Beatty Weekly Wrap Up | Witnessing History
I had the honor of being on hand to witness history twice on the same day last week. Not only did I have the opportunity to join House Speaker Nancy Pelosi and fellow Congressional Black Caucus (CBC) members for the June 17th engrossment of the Juneteenth National Independence Day Act, S. 475, a piece of legislation to establish a federal holiday commemorating the end of slavery in the United States, but I was also invited to the White House that same day to watch President Biden sign the bill into law. Additional photos from the day’s events can be accessed on Flickr.
Juneteenth was established on June 19, 1865, more than two years after the issuance of the Emancipation Proclamation, when Union soldiers—led by General Gordon Granger—arrived in Galveston, Texas with the news that the Civil War was over and all previously enslaved people were free. In advance of the U.S. House of Representatives' historic vote five days ago, I went to the House floor, exclaiming, “You can’t change the future if you can’t acknowledge the past.” An archived recording of my full speech can be viewed on YouTube.

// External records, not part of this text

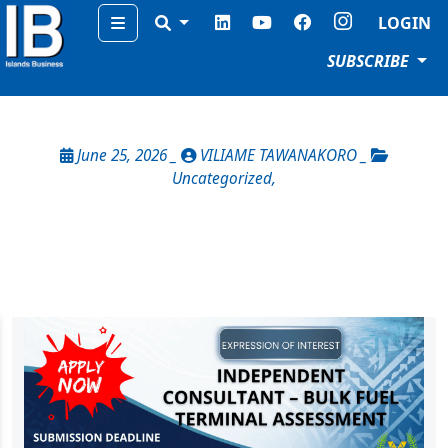
Menu
LOGIN
SUBSCRIBE
June 25, 2026 _
VILIAME TAWANAKORO _
Uncategorized
,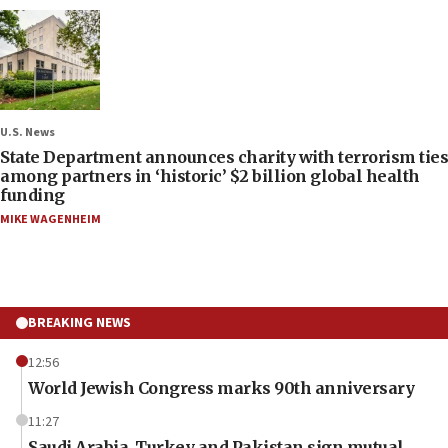
U.S. News
State Department announces charity with terrorism ties
among partners in ‘historic’ $2 billion global health
funding
MIKE WAGENHEIM
BREAKING NEWS
12:56
World Jewish Congress marks 90th anniversary
11:27
Saudi Arabia, Turkey and Pakistan sign mutual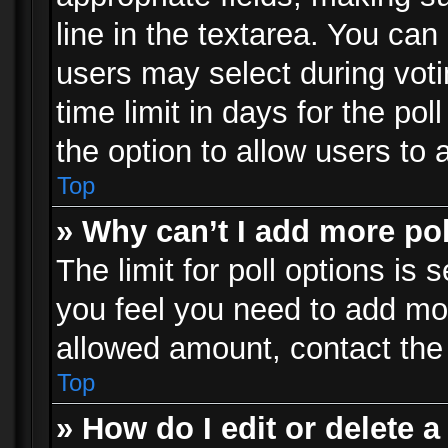
line in the textarea. You can
users may select during voti
time limit in days for the poll
the option to allow users to 
Top
» Why can’t I add more po
The limit for poll options is 
you feel you need to add mor
allowed amount, contact the 
Top
» How do I edit or delete a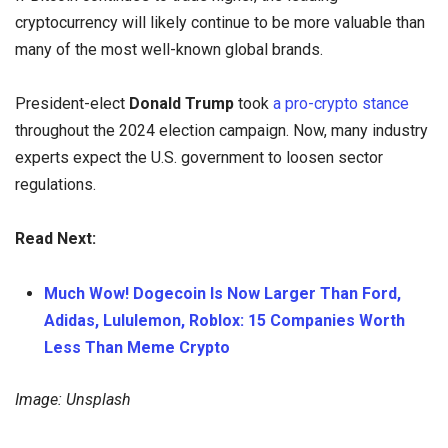
cryptocurrency will likely continue to be more valuable than
many of the most well-known global brands.
President-elect
Donald Trump
took
a pro-crypto stance
throughout the 2024 election campaign. Now, many industry
experts expect the U.S. government to loosen sector
regulations.
Read Next:
Much Wow! Dogecoin Is Now Larger Than Ford,
Adidas, Lululemon, Roblox: 15 Companies Worth
Less Than Meme Crypto
Image: Unsplash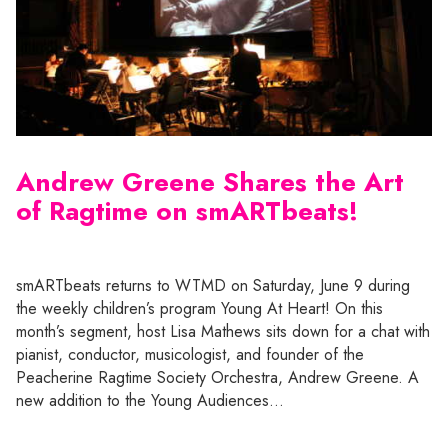
Andrew Greene Shares the Art
of Ragtime on smARTbeats!
smARTbeats returns to WTMD on Saturday, June 9 during
the weekly children’s program Young At Heart! On this
month’s segment, host Lisa Mathews sits down for a chat with
pianist, conductor, musicologist, and founder of the
Peacherine Ragtime Society Orchestra, Andrew Greene. A
new addition to the Young Audiences…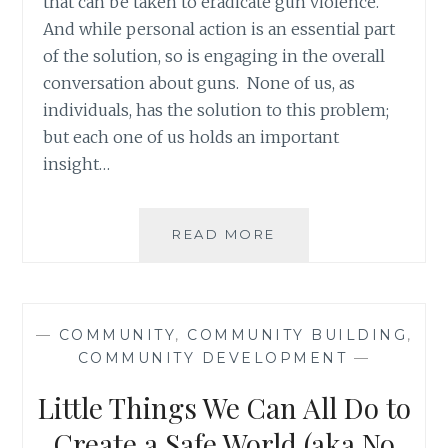
that can be taken to eradicate gun violence.
And while personal action is an essential part
of the solution, so is engaging in the overall
conversation about guns. None of us, as
individuals, has the solution to this problem;
but each one of us holds an important
insight…
BARRIERS
READ MORE
TO
HELP
THE
WEAKEST
—
COMMUNITY
,
COMMUNITY BUILDING
,
LINKS
COMMUNITY DEVELOPMENT
—
IN
OUR
Little Things We Can All Do to
COMMUNITIES
Create a Safe World (aka No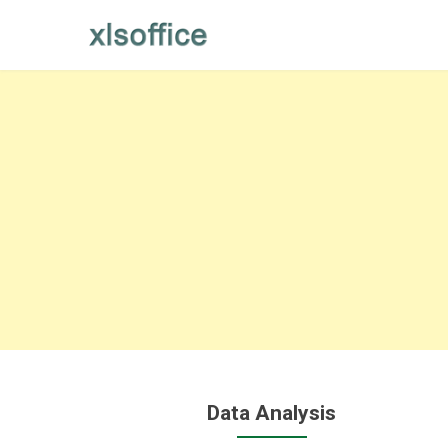
Skip
to
content
Data Analysis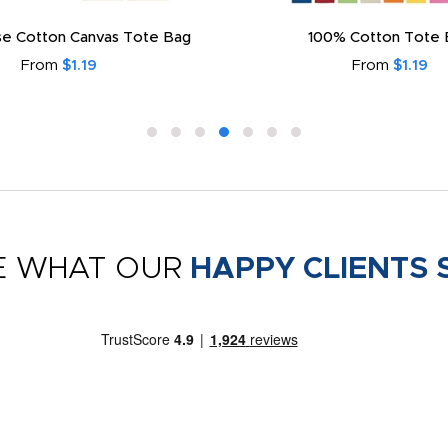
e Cotton Canvas Tote Bag
100% Cotton Tote 
From
$1.19
From
$1.19
E WHAT OUR
HAPPY CLIENTS 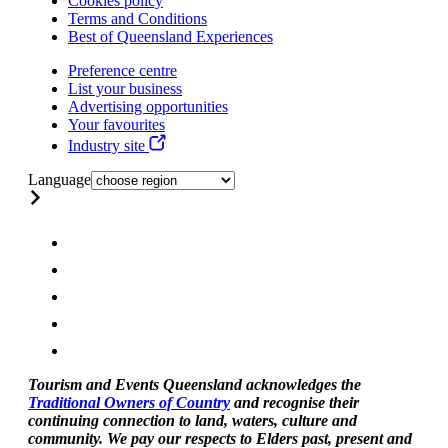
Cookies policy
Terms and Conditions
Best of Queensland Experiences
Preference centre
List your business
Advertising opportunities
Your favourites
Industry site
Language
Tourism and Events Queensland acknowledges the
Traditional Owners of Country
and recognise their
continuing connection to land, waters, culture and
community. We pay our respects to Elders past, present and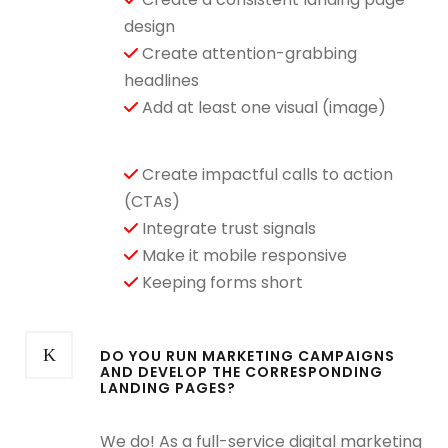
design
Create attention-grabbing
headlines
Add at least one visual (image)
Create impactful calls to action
(CTAs)
Integrate trust signals
Make it mobile responsive
Keeping forms short
DO YOU RUN MARKETING CAMPAIGNS
AND DEVELOP THE CORRESPONDING
LANDING PAGES?
We do! As a full-service digital marketing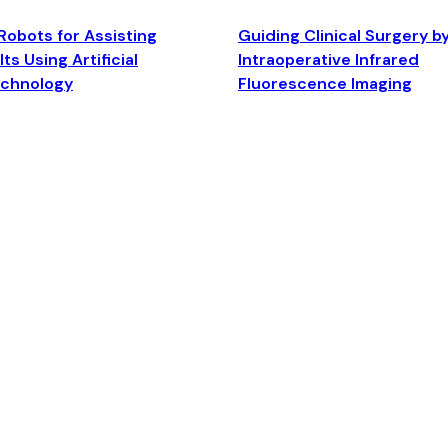
Robots for Assisting
Guiding Clinical Surgery b
ts Using Artificial
Intraoperative Infrared
echnology
Fluorescence Imaging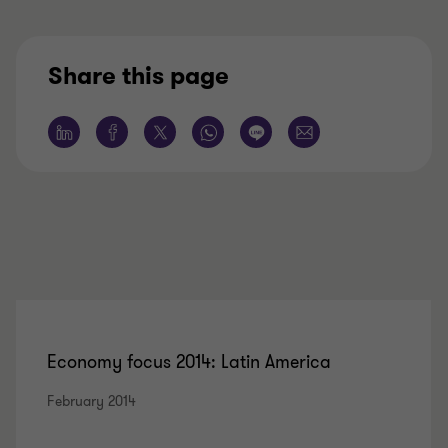
Share this page
Economy focus 2014: Latin America
February 2014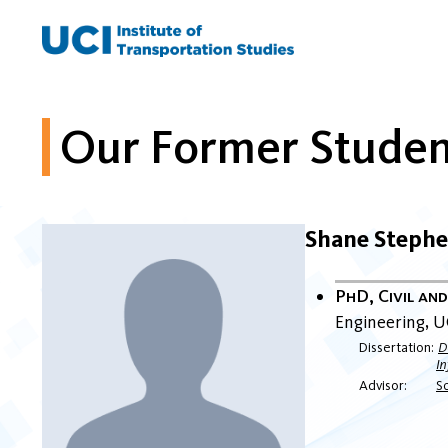
Skip
to
content
Our Former Studen
Shane Steph
PhD, Civil an
Engineering
U
Dissertation
D
In
Advisor
S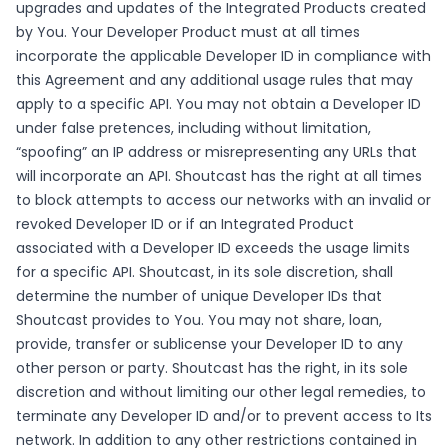
upgrades and updates of the Integrated Products created
by You. Your Developer Product must at all times
incorporate the applicable Developer ID in compliance with
this Agreement and any additional usage rules that may
apply to a specific API. You may not obtain a Developer ID
under false pretences, including without limitation,
“spoofing” an IP address or misrepresenting any URLs that
will incorporate an API. Shoutcast has the right at all times
to block attempts to access our networks with an invalid or
revoked Developer ID or if an Integrated Product
associated with a Developer ID exceeds the usage limits
for a specific API. Shoutcast, in its sole discretion, shall
determine the number of unique Developer IDs that
Shoutcast provides to You. You may not share, loan,
provide, transfer or sublicense your Developer ID to any
other person or party. Shoutcast has the right, in its sole
discretion and without limiting our other legal remedies, to
terminate any Developer ID and/or to prevent access to Its
network. In addition to any other restrictions contained in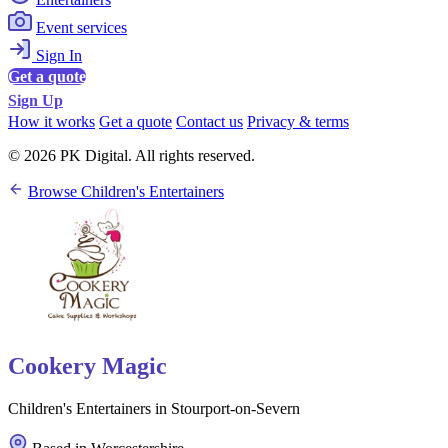
Event services
Sign In
Get a quote
Sign Up
How it works
Get a quote
Contact us
Privacy & terms
© 2026 PK Digital. All rights reserved.
Browse Children's Entertainers
Cookery Magic
Children's Entertainers in Stourport-on-Severn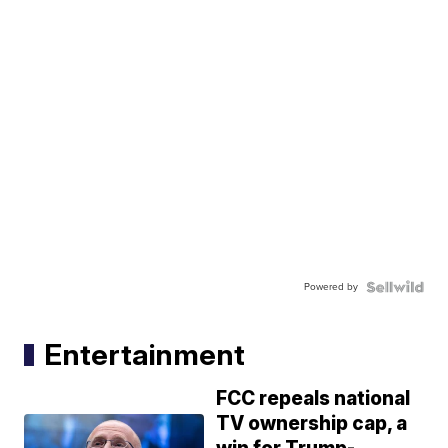
Powered by
Entertainment
FCC repeals national
TV ownership cap, a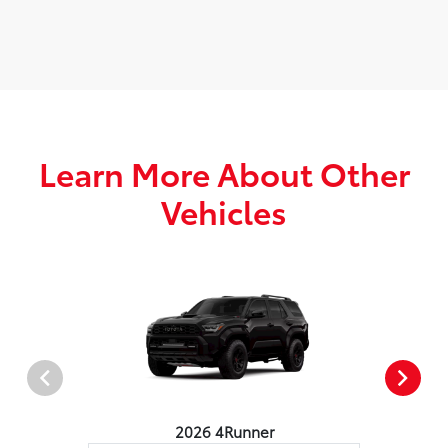
Learn More About Other
Vehicles
2026 4Runner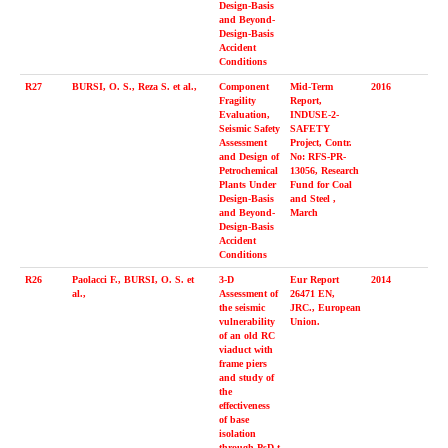
Design-Basis
and Beyond-
Design-Basis
Accident
Conditions
R27
BURSI, O. S., Reza S. et al.,
Component
Mid-Term
2016
Fragility
Report,
Evaluation,
INDUSE-2-
Seismic Safety
SAFETY
Assessment
Project, Contr.
and Design of
No: RFS-PR-
Petrochemical
13056, Research
Plants Under
Fund for Coal
Design-Basis
and Steel ,
and Beyond-
March
Design-Basis
Accident
Conditions
R26
Paolacci F., BURSI, O. S. et
3-D
Eur Report
2014
al.,
Assessment of
26471 EN,
the seismic
JRC., European
vulnerability
Union.
of an old RC
viaduct with
frame piers
and study of
the
effectiveness
of base
isolation
through PsD t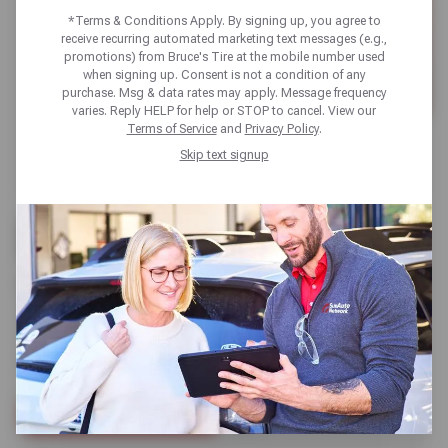
*Terms & Conditions Apply. By signing up, you agree to
receive recurring automated marketing text messages (e.g.,
promotions) from Bruce's Tire at the mobile number used
when signing up. Consent is not a condition of any
purchase. Msg & data rates may apply. Message frequency
varies. Reply HELP for help or STOP to cancel. View our
Terms of Service
and
Privacy Policy
.
Skip text signup
BUY 3 GET 1 FREE +
10% OFF
SELECT KUMHO TIRES / WITH NEW SATS CARD
SCHEDULE SERVICE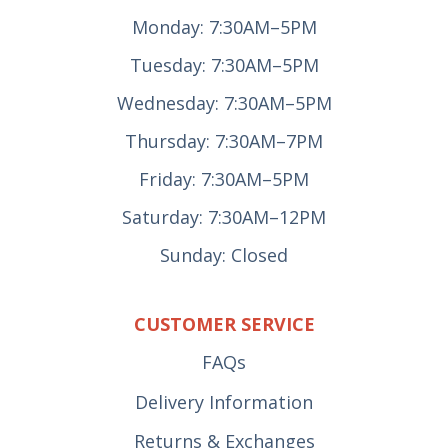
Monday: 7:30AM–5PM
Tuesday: 7:30AM–5PM
Wednesday: 7:30AM–5PM
Thursday: 7:30AM–7PM
Friday: 7:30AM–5PM
Saturday: 7:30AM–12PM
Sunday: Closed
CUSTOMER SERVICE
FAQs
Delivery Information
Returns & Exchanges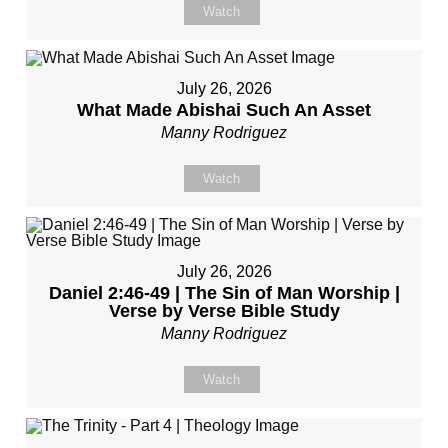
Watch
July 26, 2026
What Made Abishai Such An Asset
Manny Rodriguez
Watch
July 26, 2026
Daniel 2:46-49 | The Sin of Man Worship |
Verse by Verse Bible Study
Manny Rodriguez
Watch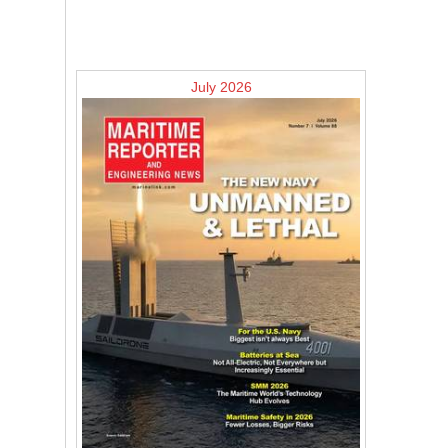
July 2026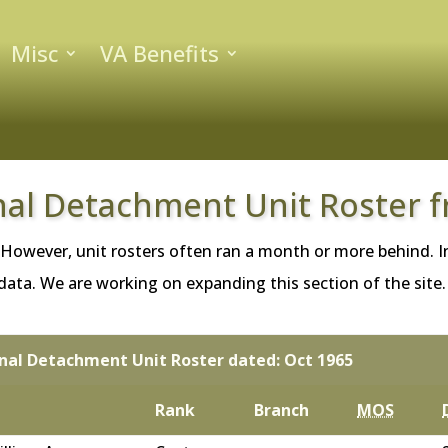
Misc
VA Benefits
nal Detachment Unit Roster 
 However, unit rosters often ran a month or more behind. In
ta. We are working on expanding this section of the site. If
gnal Detachment Unit Roster dated: Oct 1965
Rank
Branch
MOS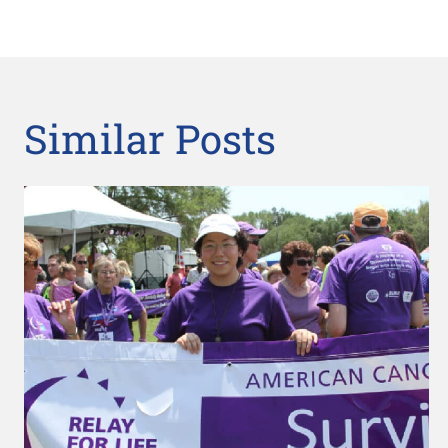
Similar Posts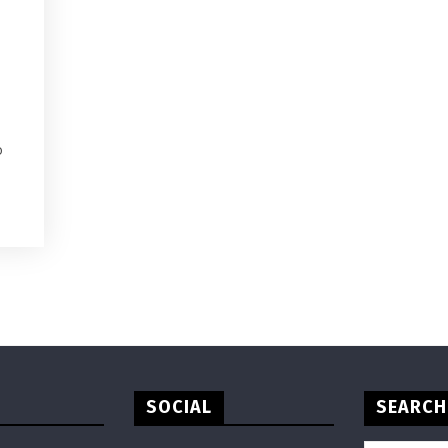
o
SOCIAL
SEARCH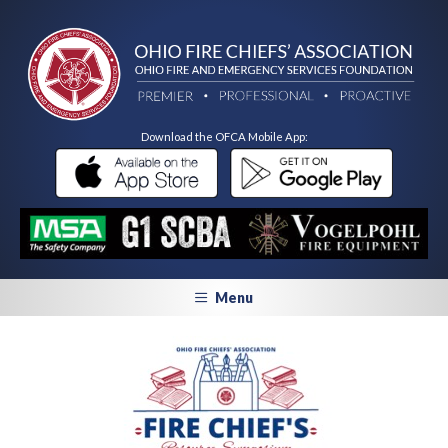
Download the OFCA Mobile App:
Menu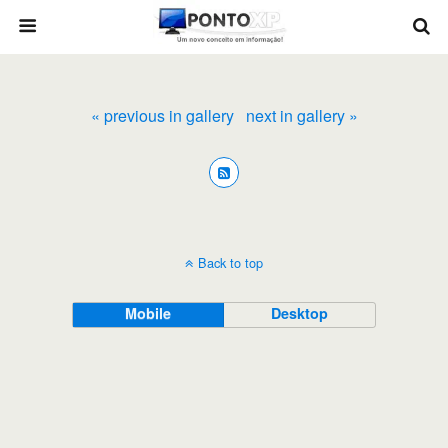
« previous in gallery
next in gallery »
Back to top
Mobile
Desktop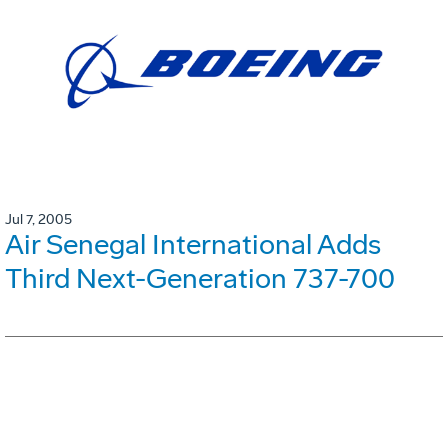
Jul 7, 2005
Air Senegal International Adds
Third Next-Generation 737-700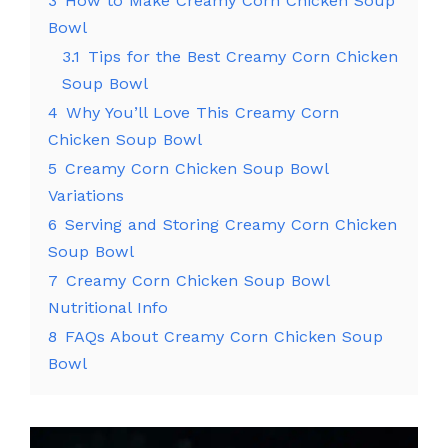
3
How to Make Creamy Corn Chicken Soup
Bowl
3.1
Tips for the Best Creamy Corn Chicken
Soup Bowl
4
Why You’ll Love This Creamy Corn
Chicken Soup Bowl
5
Creamy Corn Chicken Soup Bowl
Variations
6
Serving and Storing Creamy Corn Chicken
Soup Bowl
7
Creamy Corn Chicken Soup Bowl
Nutritional Info
8
FAQs About Creamy Corn Chicken Soup
Bowl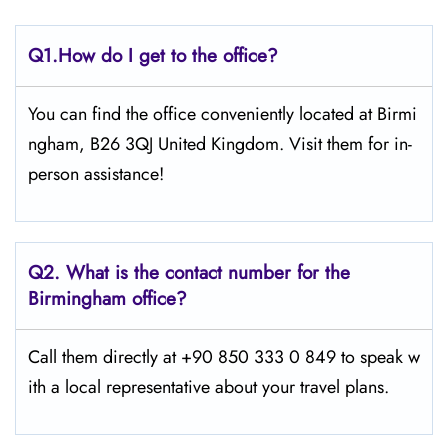
Q1.
How do I get to the office?
You can find the office conveniently located at Birmi
ngham, B26 3QJ United Kingdom. Visit them for in-
person assistance!
Q2.
What is the contact number for the
Birmingham office?
Call them directly at +90 850 333 0 849 to speak w
ith a local representative about your travel plans.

You’ll also be interested to know that last week the House passed my bipartisan bill honoring the Harlem Hellfighters and I joined forces with a bipartisan, bicameral group of colleagues to introduce legislation to improve housing services for survivors of human trafficking.
As I have said time and time again—including over the weekend on MSNBC—Black history is American history. So, while I am proud that the Biden-Harris Administration and a bipartisan congressional coalition reaffirmed that sacred principle on multiple occasions in the past week, I recognize as CBC Chair that the work to create a brighter tomorrow for communities of color is far from over.
Indeed, the mission to build back better for ALL Americans continues.